Claim: Minimizing the (R)MSE is the same as maximizing likelihood assuming independent and identically-normally-distributed residuals (with known variance).

\[ \begin{gather*} \mathbf{y} = F(\mathbf{x}) - \mathbf{r} \\ r_i \overset{\text{i.i.d.}}{\sim} \mathcal{N}(0, \sigma) \end{gather*} \]

Likelihood of Normal Residuals

Data Probability Model:

\[y_i \sim \mathcal{N}(F(x_i), \sigma)\]

\[\mathcal{L}(\theta | \mathbf{y}; F) = \prod_{i=1}^n \frac{1}{\sqrt{2\pi}} \exp(-\frac{y_i - F(x_i)^2}{2\sigma^2})\]

\[\log \mathcal{L}(\theta | \mathbf{y}; F) = \sum_{i=1}^n \left[\log \frac{1}{\sqrt{2\pi}} - \frac{1}{2\sigma^2}(y_i - F(x_i))^2 \right]\]

\[ \begin{align} \log \mathcal{L}(\theta | \mathbf{y}, F) &= \sum_{i=1}^n \left[\log \frac{1}{\sqrt{2\pi}} - \frac{1}{2\sigma^2}(y_i - F(x_i)) ^2 \right] \\ &= n \log \frac{1}{\sqrt{2\pi}} - \frac{1}{2\sigma^2} \sum_{i=1}^n (y_i - F(x_i))^2 \end{align} \]

Ignoring constants (including \(\sigma\)):

\[\log \mathcal{L}(\theta | \mathbf{y}, F) \propto -\sum_{i=1}^n (y_i - F(x_i))^2.\]

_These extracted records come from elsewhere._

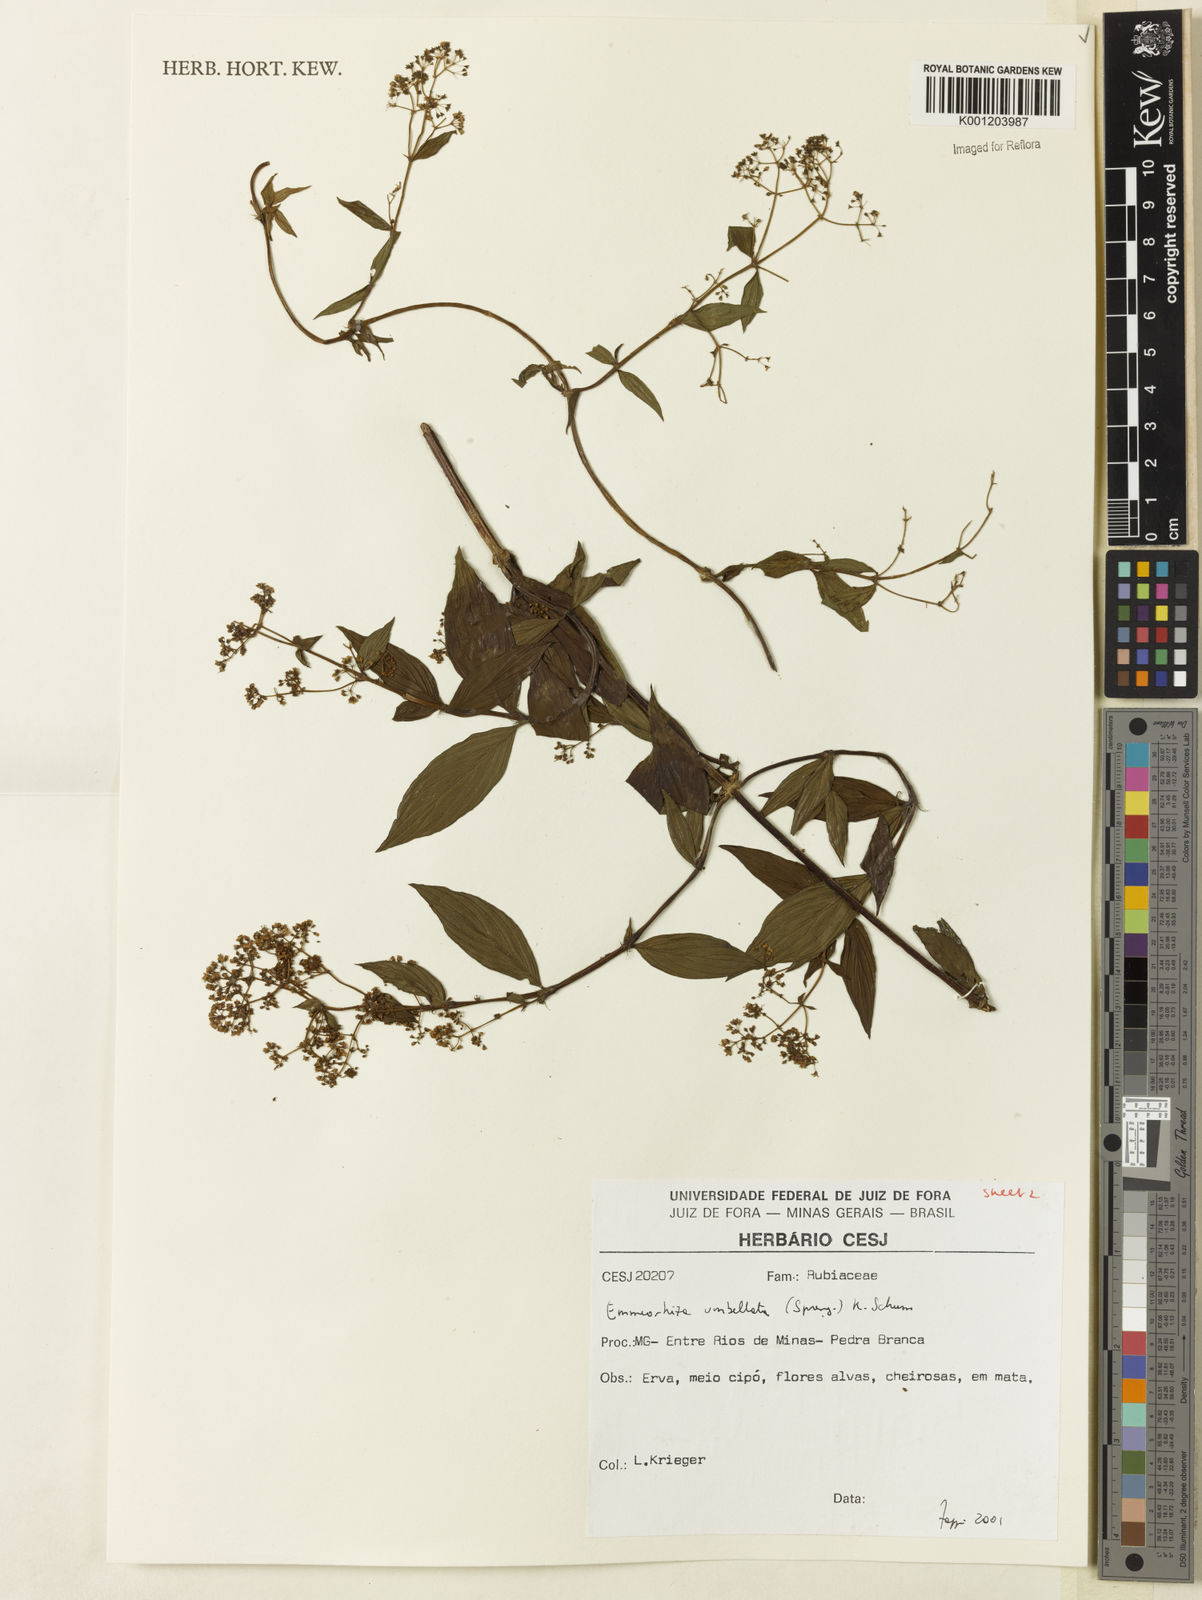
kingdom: Plantae
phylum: Tracheophyta
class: Magnoliopsida
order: Gentianales
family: Rubiaceae
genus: Emmeorhiza
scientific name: Emmeorhiza umbellata
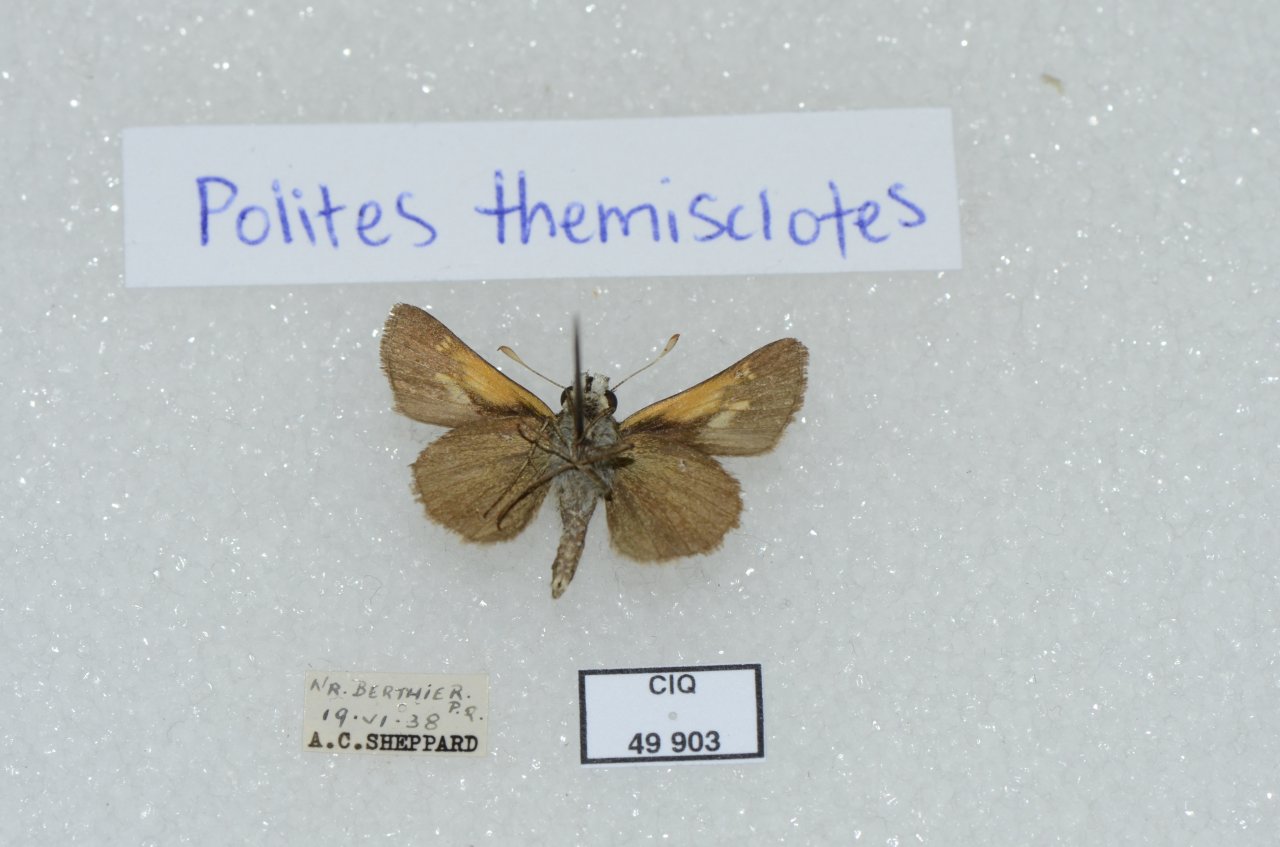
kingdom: Animalia
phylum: Arthropoda
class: Insecta
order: Lepidoptera
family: Hesperiidae
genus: Polites
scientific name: Polites themistocles
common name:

Maximizing \(f(x)\) is equivalent to minimizing \(-f(x)\):

\[ - \log \mathcal{L}(\theta | \mathbf{y}, F) \propto \sum_{i=1}^n (y_i - F(x_i))^2 = \text{MSE} \]

Key Points

Goal of model-based data analysis: Gain insights into data or underlying system through model simulations.
Requires developing probability model for data or residuals.
Fitting a model as maximum likelihood estimation.
Can develop more complex models (autocorrelated residuals, non-normal errors) but these may not result in “standard” error metrics.

Upcoming Schedule

Next Class(es)

Wednesday: Bayesian statistics and probability models

Next Week: Exploratory data analysis

Assessments

Friday: HW1 and Exercise 1 due by 9pm.